» **Materials provided**
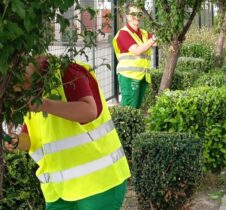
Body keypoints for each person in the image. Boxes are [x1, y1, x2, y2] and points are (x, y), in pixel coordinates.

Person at [4, 56, 131, 210]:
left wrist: (42, 104)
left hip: (99, 184)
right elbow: (31, 138)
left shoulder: (67, 72)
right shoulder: (27, 91)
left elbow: (89, 111)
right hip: (58, 190)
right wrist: (16, 141)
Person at [112, 3, 157, 109]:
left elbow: (156, 42)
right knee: (129, 108)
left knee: (136, 107)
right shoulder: (123, 33)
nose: (136, 17)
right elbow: (137, 51)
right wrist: (154, 39)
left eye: (139, 14)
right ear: (127, 16)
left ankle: (132, 125)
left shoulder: (143, 33)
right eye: (133, 14)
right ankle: (123, 126)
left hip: (142, 76)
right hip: (129, 76)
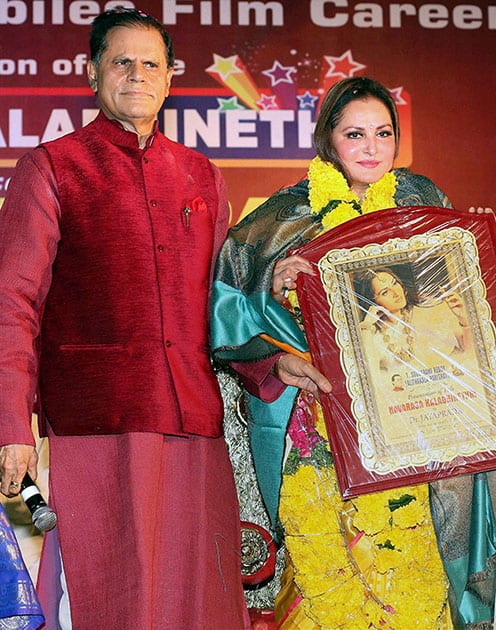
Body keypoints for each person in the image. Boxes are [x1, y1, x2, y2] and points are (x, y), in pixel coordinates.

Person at [212, 76, 496, 629]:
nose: (371, 148)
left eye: (383, 133)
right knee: (333, 577)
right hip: (322, 422)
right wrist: (270, 290)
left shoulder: (424, 202)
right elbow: (223, 312)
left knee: (418, 566)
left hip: (419, 419)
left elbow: (461, 307)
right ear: (327, 142)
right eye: (354, 134)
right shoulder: (281, 218)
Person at [0, 7, 249, 629]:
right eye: (121, 62)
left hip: (195, 421)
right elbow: (12, 303)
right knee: (119, 604)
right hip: (99, 424)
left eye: (151, 64)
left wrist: (277, 358)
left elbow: (228, 305)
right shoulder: (52, 167)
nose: (137, 75)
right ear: (92, 74)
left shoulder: (201, 175)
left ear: (169, 80)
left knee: (201, 605)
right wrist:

» **What you are asked to do**
From the first line of the entries above down to the line holding "right wrist: (16, 141)", quote each line exactly and nothing else, skipping pictures.

» **Your solution**
Body keypoints for each person in the image. Boxes are [x1, y1, x2, y2] and points are (x, y), in pixel coordinates.

Person at [4, 56, 131, 210]:
left wrist: (42, 104)
left hip: (99, 184)
right elbow: (31, 138)
left shoulder: (67, 72)
right shoulder: (27, 91)
left elbow: (89, 111)
right hip: (58, 190)
right wrist: (16, 141)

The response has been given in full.